Then the optimization-call for this would be something like:
% load the temperature and stress and strain-data
% put them into the variables T_obs, strain_obs, stress_obs or change the
% names below to the names you use.
% initial guess of parameters (I have no idea, you should hopefully have a good/OK idea)
par0 = [A_best_guess,m1_b_g,m2_b_g,m3_b_g,m4_b_g,m5_b_g,m7_b_g,m8_b_g,m9_b_g];
[best_pars,[X,res_n,stress_residuals,exFlag] = lsqnonlin(@(pars) res_strains_fcn(pars,T_obs,strain_obs,stress_obs),...
par0);
% If you get a value in exFlag that is different from 1 (possibly 2 or 3
% are OK), especially if it is 0, then you can continue the search from :
[best_pars,[X,res_n,stress_residuals,exFlag] = lsqnonlin(@(pars) res_strains_fcn(pars,T_obs,strain_obs,stress_obs),...
best_pars);
% If you can define lower and upper bounds on some of the parameters then
% that might help the fitting (much, very much, ?)

_____

**Request a:**
In the curve-fitting excerpt, which exFlag value is named as especially calling for the search to be continued?
The curve-fitting excerpt and the entries come from unrelated sources.

(Data entries)
_____

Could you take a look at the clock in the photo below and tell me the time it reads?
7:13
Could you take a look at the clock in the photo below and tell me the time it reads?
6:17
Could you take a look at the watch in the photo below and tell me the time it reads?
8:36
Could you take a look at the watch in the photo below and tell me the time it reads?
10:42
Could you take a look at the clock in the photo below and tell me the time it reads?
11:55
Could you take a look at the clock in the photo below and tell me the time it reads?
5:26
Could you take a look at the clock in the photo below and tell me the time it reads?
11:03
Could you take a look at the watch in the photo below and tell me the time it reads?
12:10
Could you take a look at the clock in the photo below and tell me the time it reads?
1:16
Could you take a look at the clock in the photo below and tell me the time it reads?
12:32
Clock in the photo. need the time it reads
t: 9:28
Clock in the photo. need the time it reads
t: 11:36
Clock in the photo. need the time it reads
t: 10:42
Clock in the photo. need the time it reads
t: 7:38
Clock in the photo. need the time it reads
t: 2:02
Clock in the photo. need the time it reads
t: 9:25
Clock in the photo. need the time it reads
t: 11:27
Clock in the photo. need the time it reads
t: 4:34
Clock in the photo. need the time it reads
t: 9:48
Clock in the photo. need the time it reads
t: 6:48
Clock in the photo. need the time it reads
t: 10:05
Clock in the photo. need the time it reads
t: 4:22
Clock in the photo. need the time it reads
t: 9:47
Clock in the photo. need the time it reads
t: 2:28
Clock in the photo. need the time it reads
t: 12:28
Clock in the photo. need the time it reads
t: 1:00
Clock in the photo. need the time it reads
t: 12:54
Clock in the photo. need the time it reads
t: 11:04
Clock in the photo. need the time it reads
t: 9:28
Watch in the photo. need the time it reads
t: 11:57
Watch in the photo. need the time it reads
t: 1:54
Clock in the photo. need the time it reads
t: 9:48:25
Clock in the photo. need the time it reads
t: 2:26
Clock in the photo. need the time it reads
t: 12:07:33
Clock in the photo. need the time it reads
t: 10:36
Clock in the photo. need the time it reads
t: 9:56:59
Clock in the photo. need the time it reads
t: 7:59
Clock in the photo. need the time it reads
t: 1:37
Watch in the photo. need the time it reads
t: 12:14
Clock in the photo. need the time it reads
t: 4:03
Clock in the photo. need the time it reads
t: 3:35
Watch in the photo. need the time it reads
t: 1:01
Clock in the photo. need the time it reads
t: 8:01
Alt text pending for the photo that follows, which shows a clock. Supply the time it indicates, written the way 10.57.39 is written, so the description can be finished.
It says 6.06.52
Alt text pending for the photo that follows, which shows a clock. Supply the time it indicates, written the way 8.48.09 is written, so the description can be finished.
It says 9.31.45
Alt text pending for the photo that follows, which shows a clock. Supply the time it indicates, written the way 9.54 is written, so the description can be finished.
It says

_____

**Request b:**
Select every line of the entries that contains the string "Supply", with case counting, and copy those lines out.

**Task solution a:**
0

**Task solution b:**
Alt text pending for the photo that follows, which shows a clock. Supply the time it indicates, written the way 10.57.39 is written, so the description can be finished.
Alt text pending for the photo that follows, which shows a clock. Supply the time it indicates, written the way 8.48.09 is written, so the description can be finished.
Alt text pending for the photo that follows, which shows a clock. Supply the time it indicates, written the way 9.54 is written, so the description can be finished.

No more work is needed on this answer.